Hi - I'm just wondering what (if any) background checks they do when you apply for a fiance Visa from the US? I ask because I'm originally from the US (and will be applying for my fiancé Visa from the US), but have lived in Australia for the past 12 years which means I haven't done a US tax return that entire time. I believe I've also had a mark against my US credit since I've been away which I plan to resolve, but probably won't have time to do before August when I plan to apply for the fiance Visa. 

I'll explain that I've lived in Australia for 12 years as part of my application and my fiance will have no trouble proving that he can support me for 6 months, but I'm just wondering if they even check US tax returns and credit records and if I should be concerned?

Thanks in advance!


----------



## Joppa (Sep 7, 2009)

ramblingwebgirl said:


> Hi - I'm just wondering what (if any) background checks they do when you apply for a fiance Visa from the US? I ask because I'm originally from the US (and will be applying for my fiancé Visa from the US), but have lived in Australia for the past 12 years which means I haven't done a US tax return that entire time. I believe I've also had a mark against my US credit since I've been away which I plan to resolve, but probably won't have time to do before August when I plan to apply for the fiance Visa.
> 
> I'll explain that I've lived in Australia for 12 years as part of my application and my fiance will have no trouble proving that he can support me for 6 months, but I'm just wondering if they even check US tax returns and credit records and if I should be concerned?

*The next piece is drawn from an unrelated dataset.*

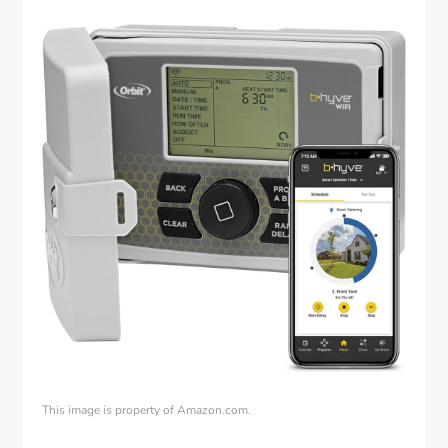
This image is property of Amazon.com.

You needn't worry about your tax return or credit file - neither will be checked. They will only be interested in serious criminal convictions, immigration history, durability of your relationship and inability to show sufficient financial resources.


----------



## BlueBelle (Jan 31, 2012)

Great, thanks Joppa. I have nothing to worry about then. Cheers!


----------



## sjellyman (Sep 28, 2011)

Joppa? For spouse visa app, i wouldnt need to include my W2's from 2011 in my financial paperwork?


----------



## nyclon (Apr 3, 2011)

But, as a US citizen you are required to file a tax return no matter where you live. You really need to address that.


----------



## BlueBelle (Jan 31, 2012)

nyclon said:


> But, as a US citizen you are required to file a tax return no matter where you live. You really need to address that.

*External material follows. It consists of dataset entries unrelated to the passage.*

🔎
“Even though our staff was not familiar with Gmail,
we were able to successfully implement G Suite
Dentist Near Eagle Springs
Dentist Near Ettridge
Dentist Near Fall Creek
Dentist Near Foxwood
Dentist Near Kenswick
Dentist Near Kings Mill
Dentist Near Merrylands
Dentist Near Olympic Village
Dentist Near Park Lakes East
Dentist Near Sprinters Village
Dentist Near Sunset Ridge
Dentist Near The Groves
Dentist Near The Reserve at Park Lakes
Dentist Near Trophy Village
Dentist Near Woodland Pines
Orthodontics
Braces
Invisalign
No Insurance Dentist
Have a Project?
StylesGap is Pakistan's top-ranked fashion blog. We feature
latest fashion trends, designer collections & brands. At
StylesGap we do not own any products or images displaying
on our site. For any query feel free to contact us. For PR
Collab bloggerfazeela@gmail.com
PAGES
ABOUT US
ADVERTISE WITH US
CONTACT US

I actually wasn't aware of that until recently. I'm planning to do it shortly regardless.


----------



## Joppa (Sep 7, 2009)

sjellyman said:


> Joppa? For spouse visa app, i wouldnt need to include my W2's from 2011 in my financial paperwork?

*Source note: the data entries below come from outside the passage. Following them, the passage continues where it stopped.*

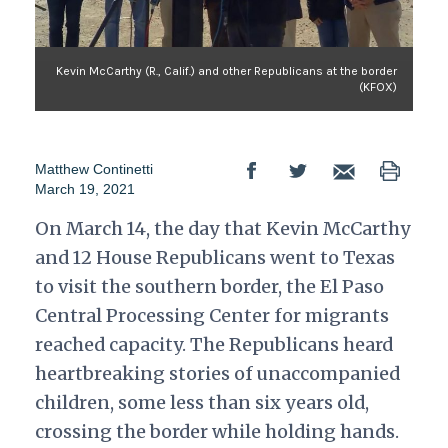
Kevin McCarthy (R., Calif.) and other Republicans at the border
(KFOX)
Matthew Continetti
March 19, 2021
On March 14, the day that Kevin McCarthy
and 12 House Republicans went to Texas
to visit the southern border, the El Paso
Central Processing Center for migrants
reached capacity. The Republicans heard
heartbreaking stories of unaccompanied
children, some less than six years old,
crossing the border while holding hands.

I don't know what W2 is, but all you need is your last few pay slips and bank statement covering the last 3 months.


----------



## sjellyman (Sep 28, 2011)

Joppa said:


> I don't know what W2 is, but all you need is your last few pay slips and bank statement covering the last 3 months.


W2's are the year end paperwork you get from your employer showing what you made for the year, breaking down how much went toward taxes, social security, etc. You have to submit W2's with filing of your year-end taxes. So, dont need those?


----------



## nyclon (Apr 3, 2011)

sjellyman said:


> W2's are the year end paperwork you get from your employer showing what you made for the year, breaking down how much went toward taxes, social security, etc. You have to submit W2's with filing of your year-end taxes. So, dont need those?


It's your fiance/spouse's financial information that's relevant.


----------



## Joppa (Sep 7, 2009)

sjellyman said:


> W2's are the year end paperwork you get from your employer showing what you made for the year, breaking down how much went toward taxes, social security, etc. You have to submit W2's with filing of your year-end taxes. So, dont need those?


So it's what we call in UK P60! No, you don't need to enclose one of those, but as nyclon says, it's the UK sponsor's income and resources that they will look at closely.


----------